Supplied material Block Start

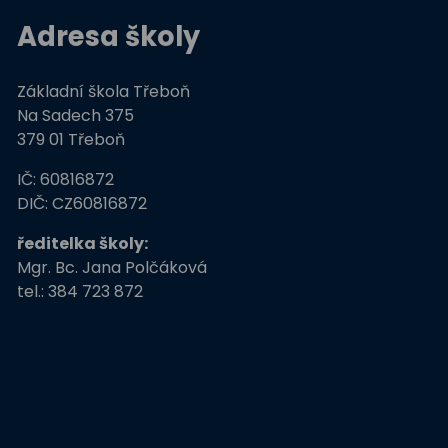
výuce
Adresa školy
ZŠ Třeboň, Na Sadech
jede do E
Základní škola Třeboň
Tvořivá dílna žáků ZŠ
Třeboň
Na Sadech 375
379 01 Třeboň
Zdravé město Třeboň a
ZŠ
IČ: 60816872
Stromy, skřeti, dřeváci
DIČ: CZ60816872
ředitelka školy:
EU peníze školám
Mgr. Bc. Jana Polčáková
tel.: 384 723 872
Živá zahrada
Kreativní a kompetentní
učitel
Němčina nekouše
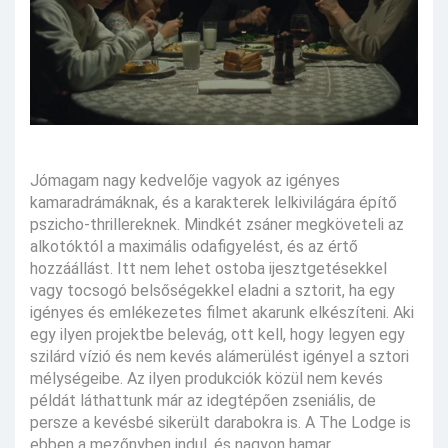
Jómagam nagy kedvelője vagyok az igényes
kamaradrámáknak, és a karakterek lelkivilágára építő
pszicho-thrillereknek. Mindkét zsáner megköveteli az
alkotóktól a maximális odafigyelést, és az értő
hozzáállást. Itt nem lehet ostoba ijesztgetésekkel
vagy tocsogó belsőségekkel eladni a sztorit, ha egy
igényes és emlékezetes filmet akarunk elkészíteni. Aki
egy ilyen projektbe belevág, ott kell, hogy legyen egy
szilárd vízió és nem kevés alámerülést igényel a sztori
mélységeibe. Az ilyen produkciók közül nem kevés
példát láthattunk már az idegtépően zseniális, de
persze a kevésbé sikerült darabokra is. A The Lodge is
ebben a mezőnyben indul, és nagyon hamar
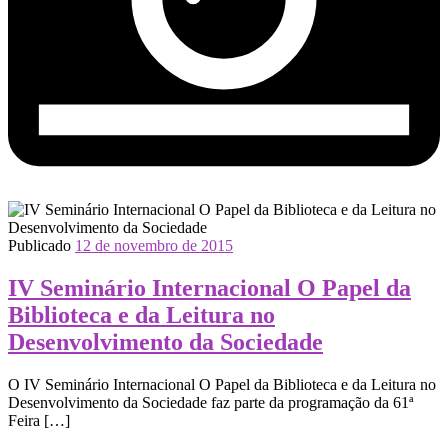
Publicado
12 de novembro de 2015
IV Seminário Internacional O Papel da
Biblioteca e da Leitura no
Desenvolvimento da Sociedade
O IV Seminário Internacional O Papel da Biblioteca e da Leitura no
Desenvolvimento da Sociedade faz parte da programação da 61ª
Feira […]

Supplied material Block End

# Job
Return every line of text in the listing above, unchanged and in the same order, and leave the pictures out.

# Completed exercise
výuce
Adresa školy
ZŠ Třeboň, Na Sadech
jede do E
Základní škola Třeboň
Tvořivá dílna žáků ZŠ
Třeboň
Na Sadech 375
379 01 Třeboň
Zdravé město Třeboň a
ZŠ
IČ: 60816872
Stromy, skřeti, dřeváci
DIČ: CZ60816872
ředitelka školy:
EU peníze školám
Mgr. Bc. Jana Polčáková
tel.: 384 723 872
Živá zahrada
Kreativní a kompetentní
učitel
Němčina nekouše
Jómagam nagy kedvelője vagyok az igényes
kamaradrámáknak, és a karakterek lelkivilágára építő
pszicho-thrillereknek. Mindkét zsáner megköveteli az
alkotóktól a maximális odafigyelést, és az értő
hozzáállást. Itt nem lehet ostoba ijesztgetésekkel
vagy tocsogó belsőségekkel eladni a sztorit, ha egy
igényes és emlékezetes filmet akarunk elkészíteni. Aki
egy ilyen projektbe belevág, ott kell, hogy legyen egy
szilárd vízió és nem kevés alámerülést igényel a sztori
mélységeibe. Az ilyen produkciók közül nem kevés
példát láthattunk már az idegtépően zseniális, de
persze a kevésbé sikerült darabokra is. A The Lodge is
ebben a mezőnyben indul, és nagyon hamar
Publicado
12 de novembro de 2015
IV Seminário Internacional O Papel da
Biblioteca e da Leitura no
Desenvolvimento da Sociedade
O IV Seminário Internacional O Papel da Biblioteca e da Leitura no
Desenvolvimento da Sociedade faz parte da programação da 61ª
Feira […]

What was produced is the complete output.